Re: SMP Instability

James Mastros (root@jennifer-unix.dyn.ml.org)
Fri, 7 Nov 1997 11:42:34 -0500 (EST)


On Wed, 5 Nov 1997, Martin Imrisek wrote:
> I might as well continue it here. I've recently begun to use the SMP
> kernels 2.0.31 and 2.1.62 on my Tyan Tomcat IV (dual P75). I've been
> experiencing some rampant instability from spontaneous reboots, deadlocks
> and halts with garbage on the screen. I've eliminated the reboots, which
> appeared to be caused by hardware misconfiguration.
>
> Currently I am running 2.1.62 without any patches and I am experiencing
> the following:
>
> Nov 5 22:04:15 orpheus kernel: d_alloc: 3650 unused, pruning dcache
> Nov 5 22:04:15 orpheus kernel: d_alloc: 3650 unused, pruning dcache
> Nov 5 22:04:15 orpheus kernel: d_alloc: 3649 unused, pruning dcache
>
> these messages keep on appearing, though they only appear when compiling
> glibc.
These are just debugging messages that aren't given a priority. Ignore
them. The reason you only get them in that context is because you are
dealing with large numbers of files.

> During this time the compile slows to a crawl, eventually freezing
> the machine. Kernel compiles work flawlessly?!
Now that /is/ a bug...

> Running several high CPU usage programs seems to result in a deadlock.
> More often than not, running an OpenGL xlock results in a frozen machine
> after some time. (like overnight).
Try running a top and a high cpu program (try a rc5 cracker from
www.distributed.net -- more useful, and will burn more cpu (all of your idle
time)). That way, you can see just when you are hanging. Also, keep out of
X. See if you can do shift-scrolllock / control-scrolllock / sysrq-various
/ change-vts. If you can, then userspace is frozen (EG your X server), and
not the kernel).

> Deadlocks also seem to happen when running several gimp filters on large
> images, though this does not happen often.
Likely from high CPU usage.

> Or, compiling the 2.1.62 kernel
> with 'make -j'.
Again high CPU. Possibly high CPU and memory?

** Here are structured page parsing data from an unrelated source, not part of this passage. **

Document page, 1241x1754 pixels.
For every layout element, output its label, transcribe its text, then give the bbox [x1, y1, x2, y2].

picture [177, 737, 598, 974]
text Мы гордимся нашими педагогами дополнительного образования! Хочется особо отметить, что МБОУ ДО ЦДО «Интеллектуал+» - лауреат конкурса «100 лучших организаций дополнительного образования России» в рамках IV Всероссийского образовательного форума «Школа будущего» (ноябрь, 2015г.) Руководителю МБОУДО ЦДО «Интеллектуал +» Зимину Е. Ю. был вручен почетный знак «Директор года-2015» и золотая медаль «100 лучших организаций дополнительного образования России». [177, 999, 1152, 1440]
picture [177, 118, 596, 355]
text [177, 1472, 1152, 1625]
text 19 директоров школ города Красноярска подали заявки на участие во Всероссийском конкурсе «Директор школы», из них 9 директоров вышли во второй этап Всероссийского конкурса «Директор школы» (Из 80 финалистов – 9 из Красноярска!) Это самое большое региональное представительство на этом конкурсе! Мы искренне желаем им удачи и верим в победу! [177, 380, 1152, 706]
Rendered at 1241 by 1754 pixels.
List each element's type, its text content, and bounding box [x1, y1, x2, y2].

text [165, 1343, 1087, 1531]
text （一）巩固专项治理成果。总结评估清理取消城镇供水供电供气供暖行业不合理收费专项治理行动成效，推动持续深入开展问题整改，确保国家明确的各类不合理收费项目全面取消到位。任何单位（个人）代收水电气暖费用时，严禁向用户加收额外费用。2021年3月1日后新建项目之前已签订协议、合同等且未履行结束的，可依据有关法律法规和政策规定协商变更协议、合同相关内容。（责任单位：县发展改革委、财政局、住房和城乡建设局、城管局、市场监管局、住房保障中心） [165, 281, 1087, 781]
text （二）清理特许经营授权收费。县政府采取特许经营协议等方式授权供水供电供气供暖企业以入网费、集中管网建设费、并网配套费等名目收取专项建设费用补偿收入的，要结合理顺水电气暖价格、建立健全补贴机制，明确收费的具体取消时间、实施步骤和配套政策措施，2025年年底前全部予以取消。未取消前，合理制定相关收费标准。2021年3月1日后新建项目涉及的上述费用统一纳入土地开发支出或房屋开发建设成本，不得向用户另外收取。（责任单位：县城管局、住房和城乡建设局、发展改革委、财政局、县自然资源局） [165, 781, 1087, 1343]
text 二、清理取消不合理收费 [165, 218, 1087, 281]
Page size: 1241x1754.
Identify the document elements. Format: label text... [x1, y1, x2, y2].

> On several occassions I've ended up with garbage
> >000:0000 repeated all over the screen. This seems to be a phenomenon
> with the 2.1.xx kernels only. I've never seen it under 2.0.31.
Sounds like a hw problem to me...

>
> Also, recently I've been getting these kinds of messages once in a while:
>
> Nov 5 21:58:35 orpheus kernel: Unable to handle kernel NULL pointer
> dereference at virtual address 00000199
These are almost definatly a kernel bug. Run them through ksymoops, and
mail the list with the results.

> This has also happened when doing a 'cat /dev/fd0 |less' to look at some
> raw data. Under 2.0.3x this would at worst mess up my terminal.
Yep, messing up your terminal is what this should do.

> Sound on 2.0.31 either works, or causes spontaneous deadlocks (MAD 16
> card).
Sounds like a hw problem.

> On 2.1.62 sound works but has periodic 'clicking' static like sounds when
> playing CDs.
Sounds like a bad CD - playing a CD is completly between the CD-drive and
the soundcard. All the kernel does is tell it to start.

> --------------------------------------------------------------
> Martin Imrisek "I've done . . . questionable things.
> imrisek@interlog.com Nothing the God of biomechanics
> wouldn't let you into heaven for."

-=- James Mastros
---
When the annals of distributed computing are written, and the name 'Bovine'
appears in there, I can say "Hey, I was a part of that, I checked .0012% of
the keyspace".
-=- Brian Wilson <wilsonb@mindspring.net>
Go to www.distributed.net before I come make you!